Surging fuel costs mean charging an electric car using a public point is now estimated to be cheaper on a per-mile basis than running a car on petrol.
A comparison by Charge UK puts the average cost of a kiloWatt hour from a public EV charger at 54p which, when factored against unleaded having risen by 24p and diesel by 47p since February, makes an electric car cheaper to run.
Charge UK bases that estimate on an average EV travelling 3.59 miles for every kWh used, with a petrol car returning 9.41 miles per litre (42.8mpg).
The organisation, which represents chargepoint operators, drew its data from Zapmap and the RAC. It says that based on the average motorist covering 7,100 miles annually, EV owners charging using ‘standard’ or ‘standard plus’ public points (3kW to 49kW) can save £119 a year compared to the driver of a petrol-powered car.

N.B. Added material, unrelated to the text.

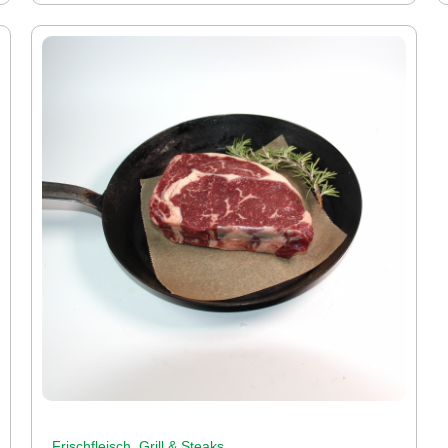
,
Frischfleisch
Grill & Steaks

Anyone exclusively charging using off-peak electricity from the cheapest home-energy tariff, meanwhile, would be £1,029 better off.
Charge UK concedes, however, that if using only rapid or ultra-rapid public points (50kW+), an EV driver would be £316 worse off than the owner of a petrol car.
Vicky Read, Charge UK’s chief executive, says “the cost of public charging is now the final hurdle for mass EV adoption”, and urged the government to eliminate “the VAT penalty on public charging”, which sees the tax applied at 20% to power dispensed by public devices, compared to the 5% rate given to home electricity.